The custom software industry has a wide quality spread. Some shops ship reliable software on time and on budget. Others quote 3 months and deliver in 12 (if at all). The 5 questions below are designed to surface the difference in a 30-minute call, before you've signed anything.
1. What's in your "out of scope" list?
A vendor who can write a clear out-of-scope list has done discovery seriously. A vendor who says "we'll handle whatever you need" hasn't — and you'll pay for it in scope creep, missed deadlines, and surprise invoices.
What good answers look like:
- "Out of scope for v1: payment processing for refunds, multi-language support, custom reporting beyond the 6 we agreed on, integration with [system you didn't mention]."
- Specific items, named systems, clear distinction between "v1 includes" and "future phase."
What bad answers look like:
- "We'll discuss that during development."
- "Whatever you need."
- Vague references to "additional scope" without specifics.
2. Show me a recent project similar to mine
Not testimonials. Not generic portfolio screenshots. A specific, recent, similar project.
What good answers look like:
- Walks you through a real client project. Shows the live software (or close-to-live). Discusses tradeoffs they made. Mentions specific challenges and how they handled them.
- Says "we built X for Y client in Q3 — here's what we learned that applies to your project."
What bad answers look like:
- "We've done dozens like that."
- Generic case study with no specific names or numbers.
- "We can't share specifics for confidentiality reasons" — every project? Really?
3. What's your weekly demo cadence?
The right answer is: every Friday (or some consistent day). The wrong answer is "we'll demo at milestones."
Weekly demos = misalignments caught at week 2 instead of week 12. Milestone demos = you discover at the milestone that things drifted three months ago.
What good answers look like:
- "30-minute demo every Friday at 4pm. You see the actual software running, you give feedback in the same call, adjustments happen the next week."
- "Working software is the unit of progress, not documentation or slide decks."
What bad answers look like:
- "We'll demo at milestones."
- "We send you weekly status reports."
- "The full demo is at launch."
4. Will I get the source code, and what does ownership actually look like?

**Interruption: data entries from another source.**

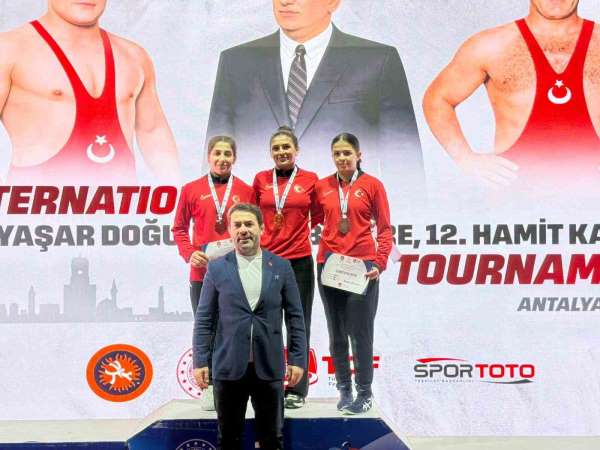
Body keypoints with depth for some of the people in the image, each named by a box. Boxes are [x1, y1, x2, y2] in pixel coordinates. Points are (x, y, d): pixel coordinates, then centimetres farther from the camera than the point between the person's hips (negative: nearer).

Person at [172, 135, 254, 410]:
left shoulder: (246, 191, 6)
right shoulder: (191, 190, 6)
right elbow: (179, 228, 9)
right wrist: (189, 253, -6)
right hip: (202, 272, 1)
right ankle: (210, 387, 14)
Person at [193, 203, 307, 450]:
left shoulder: (281, 267, 4)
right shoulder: (217, 268, 3)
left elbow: (295, 317, 5)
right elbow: (204, 319, 3)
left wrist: (297, 359, -1)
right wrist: (200, 361, -3)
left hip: (269, 367, 0)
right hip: (228, 367, 0)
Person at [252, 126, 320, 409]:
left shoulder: (310, 180, 2)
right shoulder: (261, 179, 6)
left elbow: (317, 217, 12)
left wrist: (301, 234, 3)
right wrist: (257, 241, 5)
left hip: (299, 261, -1)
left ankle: (297, 390, 13)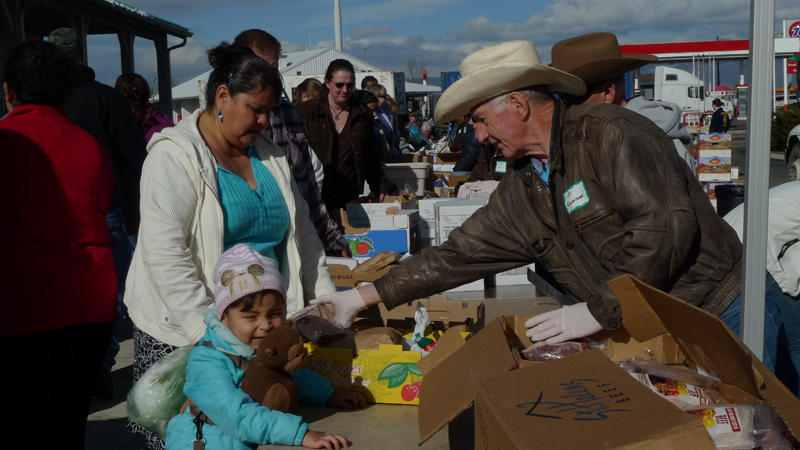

The right answer is: yes, you get a private repository with full history, admin rights transferred to you, and a license that says you own the source code and can modify, deploy, sublicense, and distribute without restriction.
Watch for these caveats:
- "Yes you own it, but we keep the framework/foundation/library that runs it"
- "Yes but it needs our cloud platform"
- "Code is in escrow" (read the trigger conditions carefully — they usually don't fire when you need them to)
If any of these come up, ownership is partial at best. See our deep dive on Source Code Ownership for more.
5. What's your exit story if we want to take this in-house?
This is the question that separates shops that depend on lock-in from shops that don't.
What good answers look like:
- "Quick. We hand over the code, deployment scripts, credentials for third-party services. We document the architecture. We're available for 90 days of technical questions. After that you're on your own with documentation that lets you maintain or extend it."
- Specific transition plan, specific timeline.
What bad answers look like:
- "Why would you want to do that?"
- "We'd work with you on that" (without specifics)
- "That would require additional contract work."
A bonus question if you have time
Ask: "Tell me about a project that went badly. What happened and what did you learn?"
Every dev shop has had projects go badly. Vendors who can speak openly about a failed project (and what they learned) have institutional learning. Vendors who claim every project went smoothly are either lying or new.